### Provided passage
Forum Moderators: coopster & phranque

Message Too Old, No Replies

Site Search Tools

Offline Database Generation

         

alexjc

2:40 pm on Jan 20, 2002 (gmt 0)

10+ Year Member



I've got perlfect search running as recommended in this thread:
[webmasterworld.com...]

The setup was all very nice... Just note that it will not handle subdomains unless you hack it (you need to change about 10 lines of code).

But... I have a maximum script running time on my shared server, and don't want to use up my precious bandwidth either; I have to retrieve via http due to PHP scripts.

Anyway, I installed perlfect on my off-line development windows machine, and built up the DB. Both DB_File and Berkeley DB are the exact same version as on the production server (BSD box), but it tells me the database format is not compatible. I've given up on the idea of reinstalling DB_File and Berkeley DB on the production server, so I'm looking into alternatives.

Have any of you tackled such a problem? What would you recommend?

ht://Dig doesn't seem to rely on external DB libraries, so that might work, but the size of the index gets big very quickly!

Cheers,
Alex

grnidone

7:03 pm on Jan 20, 2002 (gmt 0)



Alex, I think you've stumped us. Kicking this to the top because I think others would like to know the answer to this question.

alexjc

8:27 am on Jan 21, 2002 (gmt 0)

10+ Year Member



My mistake, ht:/Dig relies on Berkeley DB too!

### Entries shown
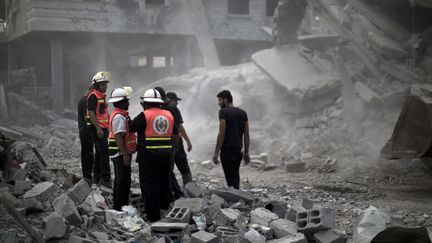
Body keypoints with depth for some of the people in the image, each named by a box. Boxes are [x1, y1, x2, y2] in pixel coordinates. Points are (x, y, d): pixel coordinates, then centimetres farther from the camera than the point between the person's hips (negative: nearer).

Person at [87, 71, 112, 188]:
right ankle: (106, 179, -10)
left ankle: (97, 177, 22)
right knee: (104, 153, -11)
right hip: (97, 129, -10)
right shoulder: (93, 96, -13)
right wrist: (98, 128, -24)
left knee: (100, 153, 14)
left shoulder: (102, 96, 18)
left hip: (103, 128, 10)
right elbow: (91, 113, -20)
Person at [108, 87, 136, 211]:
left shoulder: (121, 114, 15)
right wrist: (125, 155, -25)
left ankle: (118, 204, 26)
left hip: (122, 153, 11)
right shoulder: (119, 116, -19)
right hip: (121, 153, -11)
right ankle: (121, 206, -2)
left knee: (120, 179, 17)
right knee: (123, 180, -7)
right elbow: (119, 137, -24)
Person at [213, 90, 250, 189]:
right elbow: (246, 135, 10)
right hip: (238, 150, 7)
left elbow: (222, 134, -14)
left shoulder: (223, 112, -8)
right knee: (235, 176, 18)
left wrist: (216, 153, -12)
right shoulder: (243, 113, 12)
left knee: (231, 178, -7)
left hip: (227, 150, -7)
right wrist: (246, 153, 14)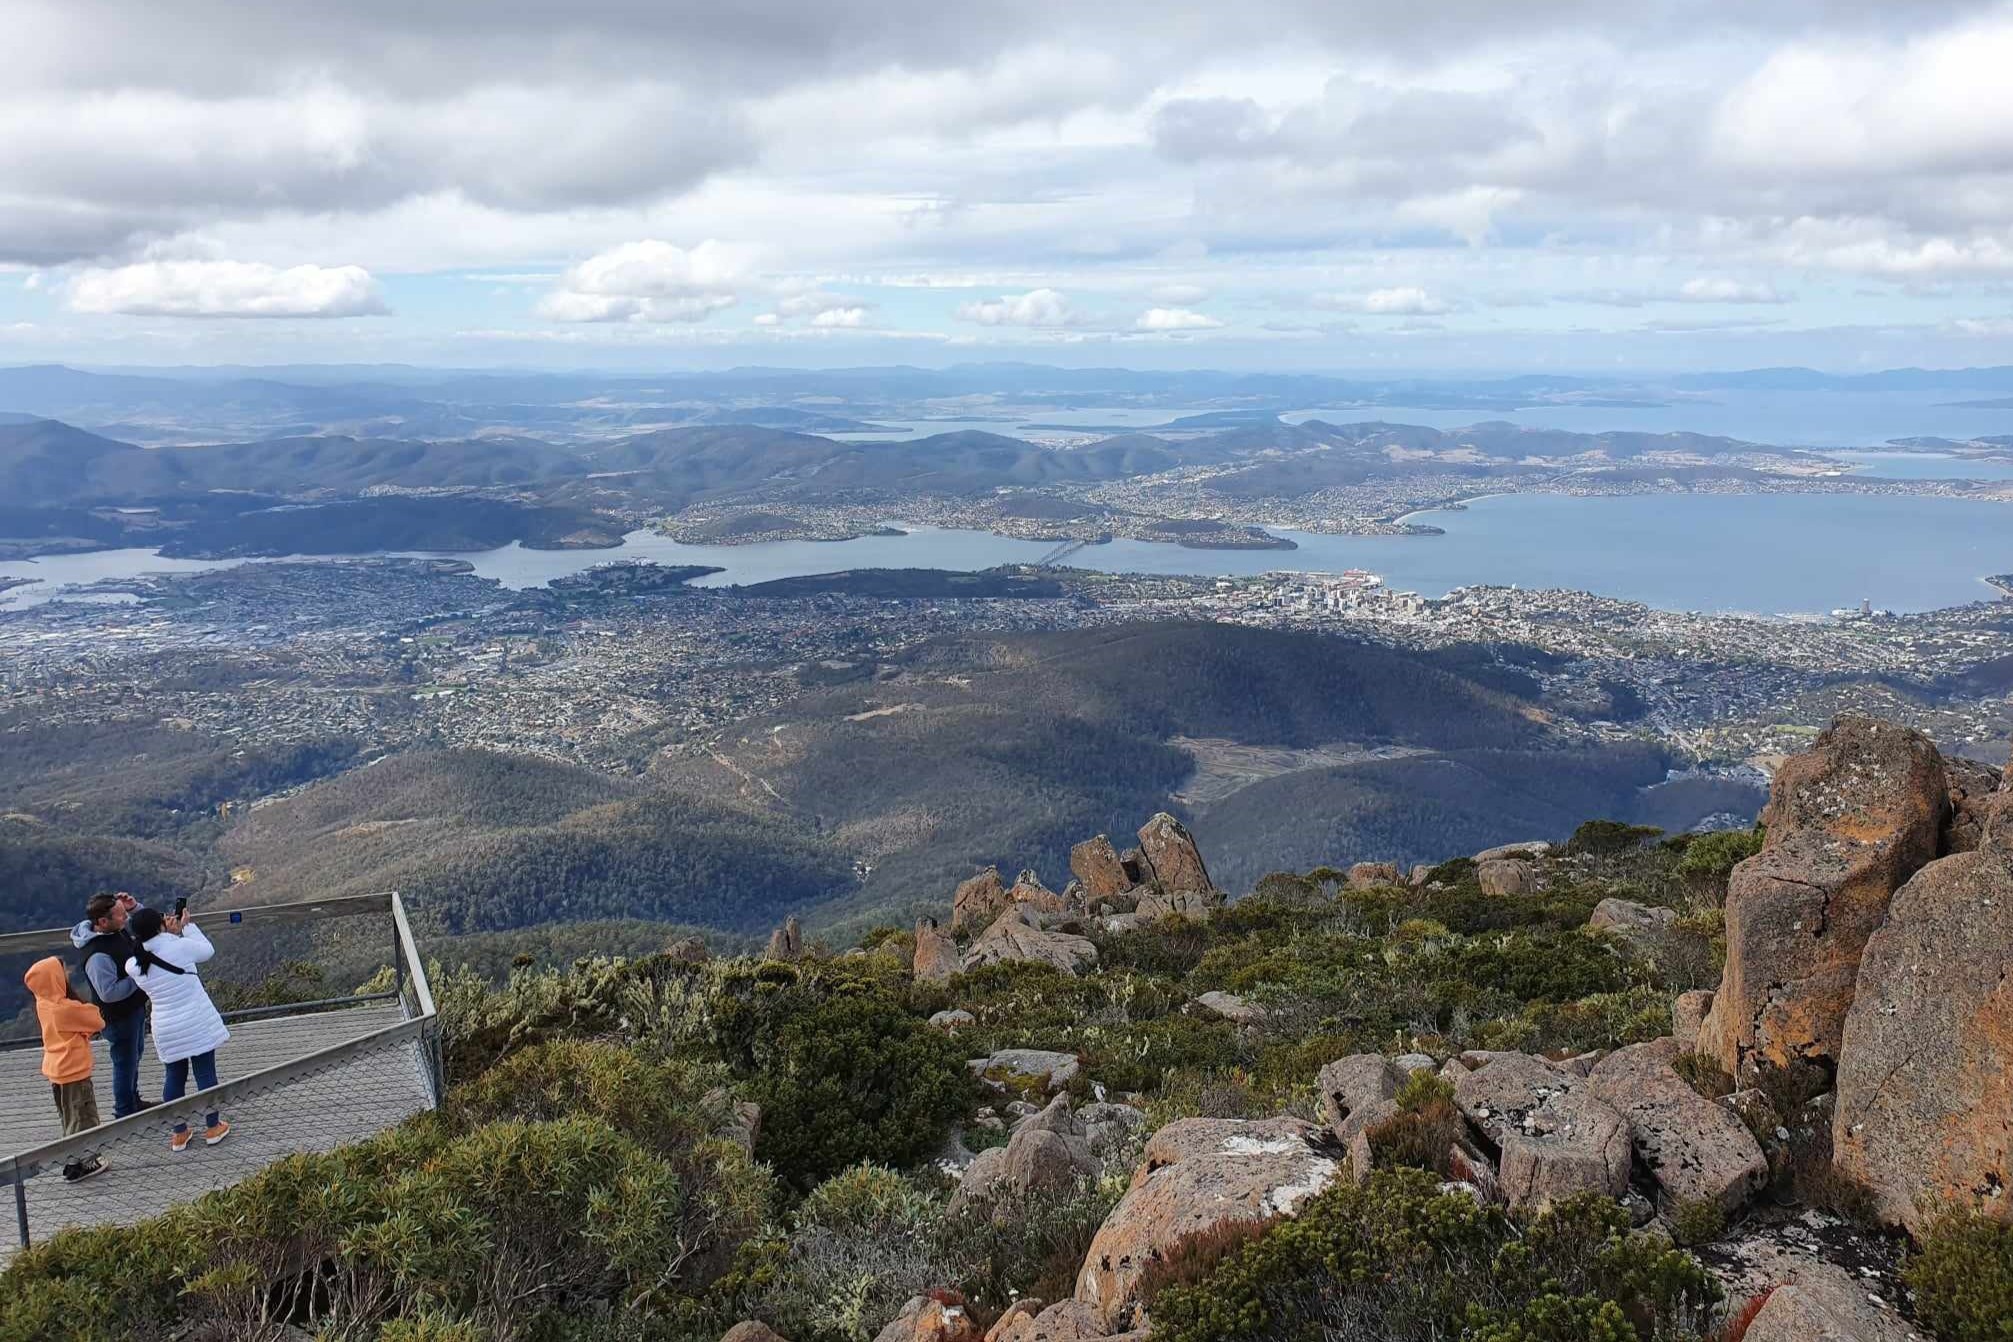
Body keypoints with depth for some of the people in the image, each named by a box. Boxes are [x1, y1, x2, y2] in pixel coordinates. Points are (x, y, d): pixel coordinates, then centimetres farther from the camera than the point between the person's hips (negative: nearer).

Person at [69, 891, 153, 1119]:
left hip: (134, 1007, 9)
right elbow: (109, 992, -33)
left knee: (135, 1054, 26)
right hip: (118, 1017, -9)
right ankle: (125, 1113, 27)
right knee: (125, 1062, 8)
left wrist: (134, 907, -8)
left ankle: (133, 1101, 45)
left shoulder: (118, 930, -7)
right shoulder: (97, 955, -34)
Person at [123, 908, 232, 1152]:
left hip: (167, 1029, 3)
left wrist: (171, 934, 8)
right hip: (198, 1024, -3)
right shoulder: (179, 947, -19)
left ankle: (179, 1134, 25)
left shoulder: (133, 965, -7)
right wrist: (188, 926, 9)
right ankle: (213, 1127, 22)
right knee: (205, 1074, 10)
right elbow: (207, 949, 0)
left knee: (174, 1077, 17)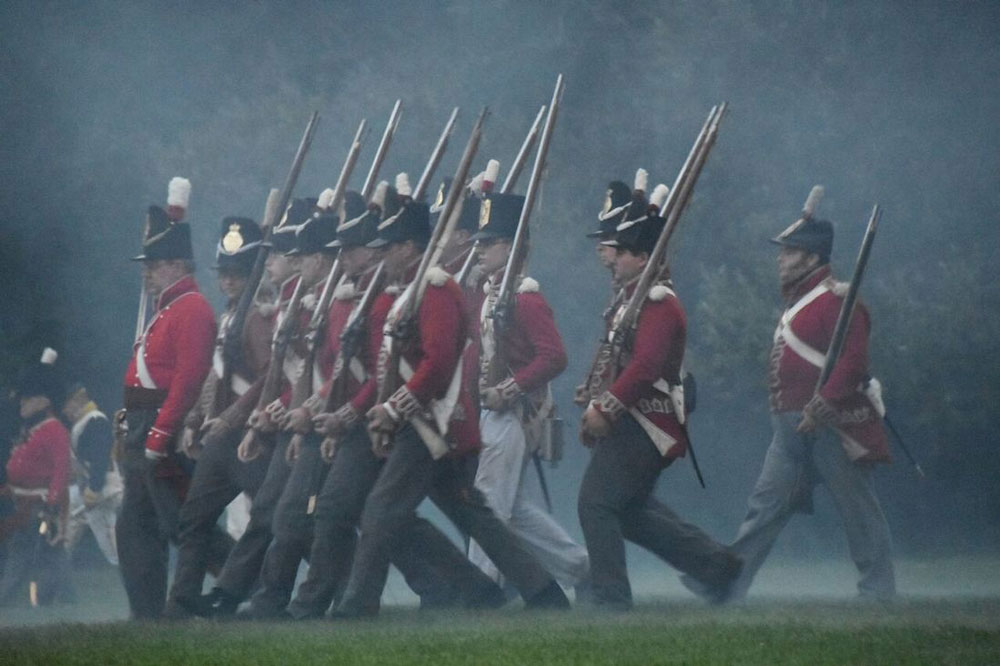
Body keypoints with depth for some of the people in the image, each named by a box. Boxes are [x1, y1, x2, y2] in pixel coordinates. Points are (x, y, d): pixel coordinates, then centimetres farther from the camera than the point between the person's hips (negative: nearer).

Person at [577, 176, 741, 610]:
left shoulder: (657, 302, -14)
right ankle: (718, 565, 19)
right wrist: (594, 410, 12)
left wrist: (605, 409, -24)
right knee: (630, 510, 14)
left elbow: (646, 364, -25)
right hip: (627, 424, 10)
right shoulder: (631, 299, 19)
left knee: (596, 503, -11)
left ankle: (611, 599, -8)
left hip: (644, 425, -10)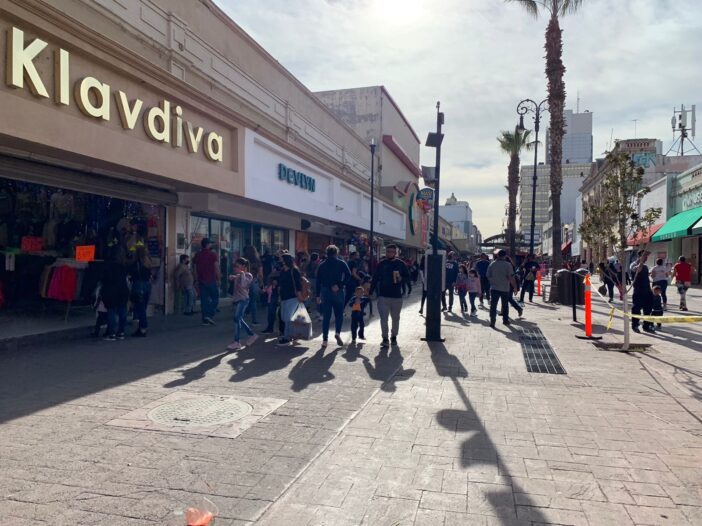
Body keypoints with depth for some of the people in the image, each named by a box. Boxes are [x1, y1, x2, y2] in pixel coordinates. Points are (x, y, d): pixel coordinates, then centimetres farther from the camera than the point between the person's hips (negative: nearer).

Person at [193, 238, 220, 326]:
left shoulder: (197, 255, 7)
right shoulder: (212, 254, -6)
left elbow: (195, 270, 10)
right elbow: (217, 268, -9)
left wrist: (196, 281, 17)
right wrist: (218, 279, 0)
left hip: (201, 281, 4)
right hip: (211, 280, -4)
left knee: (204, 300, 7)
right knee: (215, 298, 8)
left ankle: (205, 320, 7)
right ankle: (210, 315, -8)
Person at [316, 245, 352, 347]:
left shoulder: (322, 265, 9)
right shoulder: (341, 263, 1)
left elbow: (318, 281, 8)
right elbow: (348, 276, -14)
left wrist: (318, 295, 10)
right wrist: (340, 285, -14)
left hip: (325, 292, 2)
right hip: (338, 292, -2)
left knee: (326, 317, 6)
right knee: (339, 314, 11)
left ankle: (325, 339, 4)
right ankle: (337, 333, -9)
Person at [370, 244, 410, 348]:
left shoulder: (401, 264, 2)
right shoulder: (381, 264, 2)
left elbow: (408, 276, 8)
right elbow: (375, 278, 3)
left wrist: (401, 278, -14)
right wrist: (371, 292, -1)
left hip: (397, 296, 1)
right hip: (383, 295, -1)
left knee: (395, 318, 13)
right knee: (383, 318, -7)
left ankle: (394, 337, 29)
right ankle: (385, 339, -2)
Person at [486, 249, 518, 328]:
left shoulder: (492, 264, 1)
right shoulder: (508, 265, -8)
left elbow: (488, 276, 5)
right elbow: (511, 277, -14)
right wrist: (515, 286, -6)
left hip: (494, 288, 1)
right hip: (505, 288, -1)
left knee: (493, 305, 1)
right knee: (505, 305, 15)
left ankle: (492, 321, -8)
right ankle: (505, 320, 25)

### Task description
Revise the forum thread from "Have any of" to "7:03 pm on Jan 20, 2002 (gmt 0)", replacing "index" with "search index". The items above come from a separate source, not from the forum thread.

### Task response
Have any of you tackled such a problem? What would you recommend?

ht://Dig doesn't seem to rely on external DB libraries, so that might work, but the size of the search index gets big very quickly!

Cheers,
Alex

grnidone

7:03 pm on Jan 20, 2002 (gmt 0)